# Royal Navy's first female Chaplain retires



## big bad john (1 Aug 2006)

http://www.mod.uk/DefenceInternet/DefenceNews/PeopleInDefence/RoyalNavysFirstFemaleChaplainRetires.htm

Royal Navy's first female Chaplain retires
1 Aug 06 
The Royal Navy's first female Chaplain has retired after a 16 year career which has seen her providing pastoral care to sailors both in peacetime and in times of conflict.


The Royal Navy's first female Chaplain, Reverend Caroline Eglin 
[Picture: MOD]
The Reverend Caroline Eglin joined the Royal Navy in September 1990. Before she retired Rev. Eglin was a member of the Chaplaincy team at HMS Raleigh where the pastoral care of the Royal Navy's new recruits was just one of her many responsibilities. 

Ordained as a Baptist Minister in 1985, her first ecclesiastical appointment was as the Minister of a church in Leicester. She was attracted to the Royal Navy by the opportunity to be a representative of the church and work with people who were not regular church-goers and those who were beginning to explore their faith.

During her career Rev. Eglin has worked ashore and at sea, deploying with the Type 42 destroyer HMS Cardiff and the ice-patrol ship HMS Endurance. She also served on HMS Edinburgh during the Gulf conflict in 2003: 

"Being onboard HMS Edinburgh was very hard," she said. "Going to war is about the unexpected. There may be a strategic plan, but the plans of the other side are an unknown. 

"In a spiritual sense, it was very peaceful. I felt I was in the place God intended me, doing his work. The service of thanksgiving and remembrance on the way home was probably the most moving I have ever been involved in."

Among the highlights of Rev. Eglin's career was a deployment to the Antarctic on board HMS Endurance. It gave her the chance to visit Rio de Janeiro in Brazil and meet with a Baptist missionary working in the shanty towns. 

She has conducted church services in a variety of places onboard ship, including the Captain's cabin and the Junior Rating's dining area. She explained one of the most bizarre services:

"It was the Sunday before Christmas and I was conducting a Carol Service on the flight deck of HMS Endurance off the coast of Rio de Janeiro. The Ship's Company were dressed in tropical uniform, wearing Father Christmas hats. It was 40º and we were singing ‘In the Bleak Midwinter'."

"Going to war is about the unexpected. There may be a strategic plan, but the plans of the other side are an unknown. In a spiritual sense, it was very peaceful. I felt I was in the place God intended me, doing his work.

Rev. Caroline Eglin
Summing up her naval career and her time at HMS Raleigh, Rev. Eglin said: 

"Working with the new recruits and seeing them complete their course and passing out at HMS Raleigh has been very rewarding. Throughout my career it has been a privilege to be in a position to encourage and support sailors during their difficult moments but also share with them their happy times both in a work situation and in their personal lives."

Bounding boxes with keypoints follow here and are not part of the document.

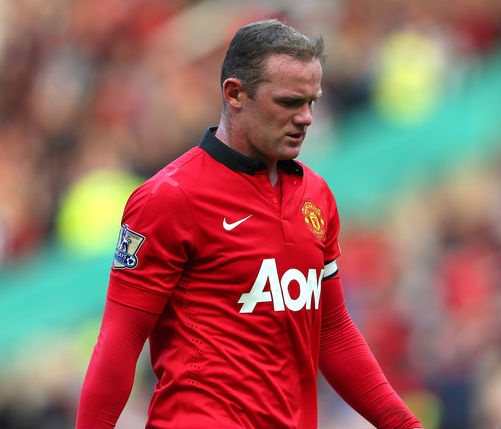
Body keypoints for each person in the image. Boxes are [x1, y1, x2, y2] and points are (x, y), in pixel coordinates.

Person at [76, 19, 423, 429]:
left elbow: (332, 332)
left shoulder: (316, 196)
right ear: (235, 93)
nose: (306, 118)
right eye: (289, 102)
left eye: (311, 102)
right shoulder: (170, 198)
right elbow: (120, 340)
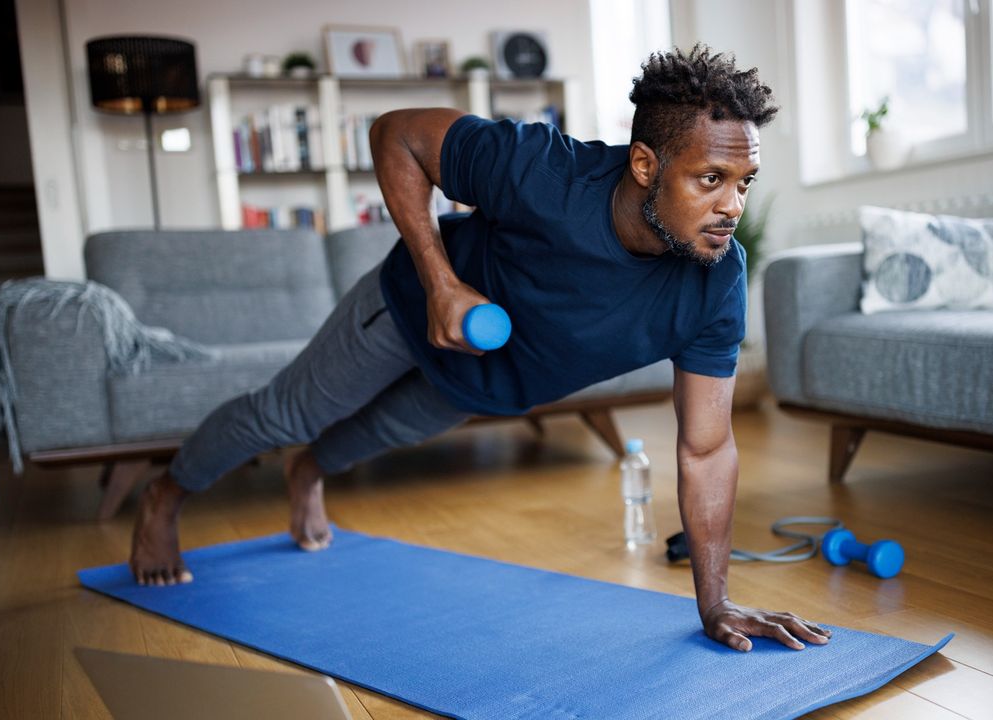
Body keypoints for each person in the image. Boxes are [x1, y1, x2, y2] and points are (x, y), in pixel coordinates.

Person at [129, 45, 831, 654]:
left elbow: (705, 449)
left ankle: (308, 474)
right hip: (407, 312)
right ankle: (164, 496)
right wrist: (439, 283)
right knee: (286, 415)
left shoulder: (717, 277)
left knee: (366, 439)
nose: (732, 205)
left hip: (482, 384)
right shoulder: (543, 172)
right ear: (645, 165)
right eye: (710, 178)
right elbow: (396, 135)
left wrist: (715, 604)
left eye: (744, 183)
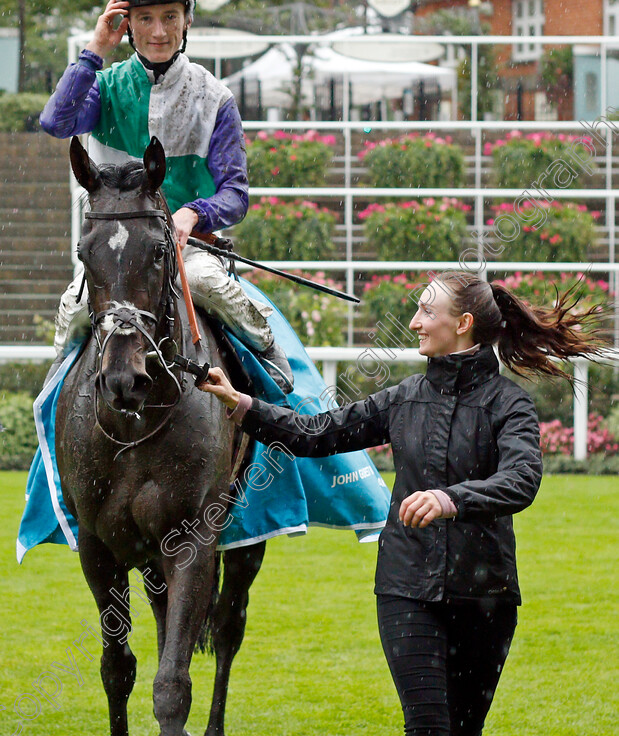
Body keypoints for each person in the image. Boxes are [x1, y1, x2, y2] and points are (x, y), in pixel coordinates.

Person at [198, 270, 611, 735]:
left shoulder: (509, 405)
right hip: (405, 590)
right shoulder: (403, 398)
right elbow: (317, 434)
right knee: (428, 728)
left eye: (426, 311)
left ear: (463, 323)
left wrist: (449, 498)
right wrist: (241, 404)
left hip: (486, 597)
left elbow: (521, 480)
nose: (413, 322)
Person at [39, 0, 293, 392]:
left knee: (205, 282)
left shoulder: (216, 97)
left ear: (187, 20)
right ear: (128, 25)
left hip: (186, 252)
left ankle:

Rev Eglin is married to Ian, a former Naval Chaplain who she met early in her naval training onboard HMS Fearless. Ian left the Service in 2003 and is now the Rector of Ipplepen with Torbryan and Denbury near Newton Abbot. After retirement from the Royal Navy Rev. Eglin intends to work in a ministry of spiritual direction and retreats by invitation of local churches.


----------